# WHAT IS BEING ASKED
Answer these questions using the text on organizational drift below.
1. Which three pressures on an organization does Dekker name?
2. What type of aircraft crashed in 2004?
3. Which leg's aircraft weight did the crew use to calculate takeoff performance data?

# SOURCE EXCERPT
Sidney Dekker explains that organizational drift is generated by normal processes of reconciling differential pressures on an organization (efficiency, capacity utilization, safety) against a background of uncertain technology and imperfect knowledge. Drift may be visible to outsiders, especially following an adverse outcome. But drift is not necessarily obvious within the organization, since incremental changes are always occurring (Dekker, 2005).

Slide 8: MK Airlines

Here's an example of drift, from one of the TSB's own investigations—the 2004 crash of a Boeing 747 on an international cargo flight during take‐off. The crew had inadvertently used the aircraft weight from a previous leg to calculate takeoff performance data. This resulted in incorrect V speeds and a thrust setting too low to enable the aircraft to take off safely given its actual weight. Crew fatigue likely increased the probability of errors in calculating takeoff performance data and degraded the flight crew's ability to detect the errors, in combination with the dark take‐off environment.

# DATA SECTION

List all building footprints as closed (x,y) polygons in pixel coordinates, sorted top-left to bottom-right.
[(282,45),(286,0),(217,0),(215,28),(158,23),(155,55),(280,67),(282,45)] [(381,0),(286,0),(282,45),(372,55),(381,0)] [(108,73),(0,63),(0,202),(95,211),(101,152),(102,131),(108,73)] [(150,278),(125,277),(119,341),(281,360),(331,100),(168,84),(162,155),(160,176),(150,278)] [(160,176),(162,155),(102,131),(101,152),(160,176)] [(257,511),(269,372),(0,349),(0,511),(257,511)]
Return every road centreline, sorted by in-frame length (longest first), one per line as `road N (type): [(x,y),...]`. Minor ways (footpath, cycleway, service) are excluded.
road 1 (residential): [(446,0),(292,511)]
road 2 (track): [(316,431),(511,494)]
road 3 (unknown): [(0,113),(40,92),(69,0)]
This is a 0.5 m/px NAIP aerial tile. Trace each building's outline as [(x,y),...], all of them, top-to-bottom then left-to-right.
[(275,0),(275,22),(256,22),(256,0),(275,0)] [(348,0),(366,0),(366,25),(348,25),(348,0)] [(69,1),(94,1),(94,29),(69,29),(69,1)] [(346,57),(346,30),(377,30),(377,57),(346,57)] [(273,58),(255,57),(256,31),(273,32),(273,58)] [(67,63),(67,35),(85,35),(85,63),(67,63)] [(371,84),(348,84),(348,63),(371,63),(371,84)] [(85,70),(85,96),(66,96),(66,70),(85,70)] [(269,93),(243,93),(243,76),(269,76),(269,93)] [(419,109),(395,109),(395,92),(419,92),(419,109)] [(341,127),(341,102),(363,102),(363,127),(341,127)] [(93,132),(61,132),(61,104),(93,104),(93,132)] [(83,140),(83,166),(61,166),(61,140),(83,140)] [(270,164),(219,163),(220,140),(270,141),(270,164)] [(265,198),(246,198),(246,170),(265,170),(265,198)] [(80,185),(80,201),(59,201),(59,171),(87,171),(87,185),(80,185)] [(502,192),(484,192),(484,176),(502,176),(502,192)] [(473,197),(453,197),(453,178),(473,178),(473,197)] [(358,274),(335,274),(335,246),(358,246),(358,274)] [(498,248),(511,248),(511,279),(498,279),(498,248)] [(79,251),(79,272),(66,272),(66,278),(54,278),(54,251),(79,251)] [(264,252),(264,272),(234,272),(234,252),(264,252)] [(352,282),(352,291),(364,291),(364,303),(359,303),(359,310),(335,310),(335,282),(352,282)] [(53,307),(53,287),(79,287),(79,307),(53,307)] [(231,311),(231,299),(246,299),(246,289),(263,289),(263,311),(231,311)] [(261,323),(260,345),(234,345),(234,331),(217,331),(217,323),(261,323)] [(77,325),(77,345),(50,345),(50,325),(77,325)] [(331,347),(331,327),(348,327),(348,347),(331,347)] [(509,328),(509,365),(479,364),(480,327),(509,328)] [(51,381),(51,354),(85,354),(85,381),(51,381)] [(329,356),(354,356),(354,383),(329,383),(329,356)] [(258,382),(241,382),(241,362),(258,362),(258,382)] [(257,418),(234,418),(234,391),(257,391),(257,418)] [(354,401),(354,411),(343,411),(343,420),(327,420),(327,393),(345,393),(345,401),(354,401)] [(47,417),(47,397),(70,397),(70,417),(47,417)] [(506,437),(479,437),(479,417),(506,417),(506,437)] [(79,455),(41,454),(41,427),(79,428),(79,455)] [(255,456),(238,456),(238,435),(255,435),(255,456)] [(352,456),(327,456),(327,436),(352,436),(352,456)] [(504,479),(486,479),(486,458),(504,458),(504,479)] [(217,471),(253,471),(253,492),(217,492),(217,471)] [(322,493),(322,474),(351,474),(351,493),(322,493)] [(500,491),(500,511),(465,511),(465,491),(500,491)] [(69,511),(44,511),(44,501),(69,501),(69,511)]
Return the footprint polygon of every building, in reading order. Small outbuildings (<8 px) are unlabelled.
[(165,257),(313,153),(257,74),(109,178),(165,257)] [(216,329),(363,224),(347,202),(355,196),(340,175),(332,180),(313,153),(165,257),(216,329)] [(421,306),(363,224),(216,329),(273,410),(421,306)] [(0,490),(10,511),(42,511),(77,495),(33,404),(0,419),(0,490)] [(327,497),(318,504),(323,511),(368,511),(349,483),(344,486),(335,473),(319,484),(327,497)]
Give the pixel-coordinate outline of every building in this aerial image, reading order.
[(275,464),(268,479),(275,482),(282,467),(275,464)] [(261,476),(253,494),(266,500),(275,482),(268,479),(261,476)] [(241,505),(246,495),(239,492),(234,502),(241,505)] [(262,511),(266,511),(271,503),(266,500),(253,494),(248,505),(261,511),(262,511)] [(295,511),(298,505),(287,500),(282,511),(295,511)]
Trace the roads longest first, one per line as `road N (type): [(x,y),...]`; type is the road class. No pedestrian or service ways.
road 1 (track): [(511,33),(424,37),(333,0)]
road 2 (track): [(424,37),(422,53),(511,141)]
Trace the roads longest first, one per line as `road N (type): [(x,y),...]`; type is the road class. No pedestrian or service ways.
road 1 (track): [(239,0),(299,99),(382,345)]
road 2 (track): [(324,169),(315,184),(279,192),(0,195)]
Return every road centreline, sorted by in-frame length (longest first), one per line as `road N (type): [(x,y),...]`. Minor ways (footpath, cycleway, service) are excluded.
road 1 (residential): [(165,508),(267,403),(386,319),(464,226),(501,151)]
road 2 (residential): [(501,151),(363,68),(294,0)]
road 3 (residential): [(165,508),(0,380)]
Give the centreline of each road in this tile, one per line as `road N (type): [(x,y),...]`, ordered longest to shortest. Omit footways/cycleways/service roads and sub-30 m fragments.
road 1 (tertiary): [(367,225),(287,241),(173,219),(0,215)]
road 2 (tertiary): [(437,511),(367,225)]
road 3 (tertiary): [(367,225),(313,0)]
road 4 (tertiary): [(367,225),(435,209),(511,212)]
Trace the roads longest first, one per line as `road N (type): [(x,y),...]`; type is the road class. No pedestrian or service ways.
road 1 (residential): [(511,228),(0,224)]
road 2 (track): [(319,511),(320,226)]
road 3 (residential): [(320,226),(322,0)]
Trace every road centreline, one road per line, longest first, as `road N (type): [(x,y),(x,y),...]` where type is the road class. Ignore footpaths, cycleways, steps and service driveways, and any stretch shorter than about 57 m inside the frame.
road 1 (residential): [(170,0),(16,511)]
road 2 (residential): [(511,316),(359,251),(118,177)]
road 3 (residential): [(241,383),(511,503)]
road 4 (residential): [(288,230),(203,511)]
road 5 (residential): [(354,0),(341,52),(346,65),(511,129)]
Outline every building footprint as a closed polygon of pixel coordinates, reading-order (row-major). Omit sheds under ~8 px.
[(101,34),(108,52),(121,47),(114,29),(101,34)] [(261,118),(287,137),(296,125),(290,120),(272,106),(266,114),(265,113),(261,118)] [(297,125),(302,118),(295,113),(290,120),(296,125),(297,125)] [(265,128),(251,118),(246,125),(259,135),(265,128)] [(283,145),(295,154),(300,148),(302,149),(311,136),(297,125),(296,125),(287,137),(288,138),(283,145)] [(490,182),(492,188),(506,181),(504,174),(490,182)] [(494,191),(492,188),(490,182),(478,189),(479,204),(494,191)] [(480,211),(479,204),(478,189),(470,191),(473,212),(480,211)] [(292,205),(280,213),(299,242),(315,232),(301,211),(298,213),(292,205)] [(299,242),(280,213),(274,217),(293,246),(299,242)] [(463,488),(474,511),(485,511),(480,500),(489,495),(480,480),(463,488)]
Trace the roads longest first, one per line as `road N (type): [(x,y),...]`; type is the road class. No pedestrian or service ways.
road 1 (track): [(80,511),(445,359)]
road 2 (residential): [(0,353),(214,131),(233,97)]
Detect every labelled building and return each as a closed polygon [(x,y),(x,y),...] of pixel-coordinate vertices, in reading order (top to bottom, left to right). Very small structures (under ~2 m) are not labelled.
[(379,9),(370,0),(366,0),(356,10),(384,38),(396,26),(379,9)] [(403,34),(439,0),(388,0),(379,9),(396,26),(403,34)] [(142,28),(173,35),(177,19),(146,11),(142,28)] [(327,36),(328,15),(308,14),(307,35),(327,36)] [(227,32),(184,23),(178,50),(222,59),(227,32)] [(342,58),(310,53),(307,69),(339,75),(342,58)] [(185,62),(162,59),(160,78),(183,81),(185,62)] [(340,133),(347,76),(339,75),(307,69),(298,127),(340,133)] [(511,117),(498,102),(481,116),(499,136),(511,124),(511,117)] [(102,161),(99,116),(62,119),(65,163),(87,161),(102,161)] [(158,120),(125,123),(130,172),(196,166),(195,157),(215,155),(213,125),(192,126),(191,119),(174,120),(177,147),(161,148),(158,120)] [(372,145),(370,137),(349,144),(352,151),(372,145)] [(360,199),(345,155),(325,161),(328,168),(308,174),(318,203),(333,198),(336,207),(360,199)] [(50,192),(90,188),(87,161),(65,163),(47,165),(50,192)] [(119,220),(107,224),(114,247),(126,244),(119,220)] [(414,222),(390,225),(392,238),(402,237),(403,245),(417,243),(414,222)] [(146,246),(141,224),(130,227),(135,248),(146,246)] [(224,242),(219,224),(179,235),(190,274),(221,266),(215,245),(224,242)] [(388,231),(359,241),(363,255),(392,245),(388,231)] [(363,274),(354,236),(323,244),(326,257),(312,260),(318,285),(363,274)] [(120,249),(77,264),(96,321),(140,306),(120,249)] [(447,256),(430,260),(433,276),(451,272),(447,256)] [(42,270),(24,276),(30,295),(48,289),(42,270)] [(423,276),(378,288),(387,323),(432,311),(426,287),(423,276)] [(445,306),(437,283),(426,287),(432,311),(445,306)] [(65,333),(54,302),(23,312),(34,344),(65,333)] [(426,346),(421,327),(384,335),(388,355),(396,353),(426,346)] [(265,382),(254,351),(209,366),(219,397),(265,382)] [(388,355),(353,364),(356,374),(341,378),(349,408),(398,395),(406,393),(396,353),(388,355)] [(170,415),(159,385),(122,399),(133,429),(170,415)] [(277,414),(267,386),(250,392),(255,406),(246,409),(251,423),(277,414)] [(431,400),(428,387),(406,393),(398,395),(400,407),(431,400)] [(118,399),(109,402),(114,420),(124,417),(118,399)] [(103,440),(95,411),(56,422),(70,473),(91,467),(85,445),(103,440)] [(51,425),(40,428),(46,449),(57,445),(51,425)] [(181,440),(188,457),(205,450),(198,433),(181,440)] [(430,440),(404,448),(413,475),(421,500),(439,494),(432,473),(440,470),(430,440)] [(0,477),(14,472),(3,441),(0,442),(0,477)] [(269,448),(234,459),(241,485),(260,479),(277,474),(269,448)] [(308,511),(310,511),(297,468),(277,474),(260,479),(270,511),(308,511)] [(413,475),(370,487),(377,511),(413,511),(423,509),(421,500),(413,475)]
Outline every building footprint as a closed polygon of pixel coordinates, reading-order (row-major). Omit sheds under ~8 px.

# TASK ANSWER
1. Efficiency, capacity utilization, and safety.
2. A Boeing 747.
3. The weight from a previous leg.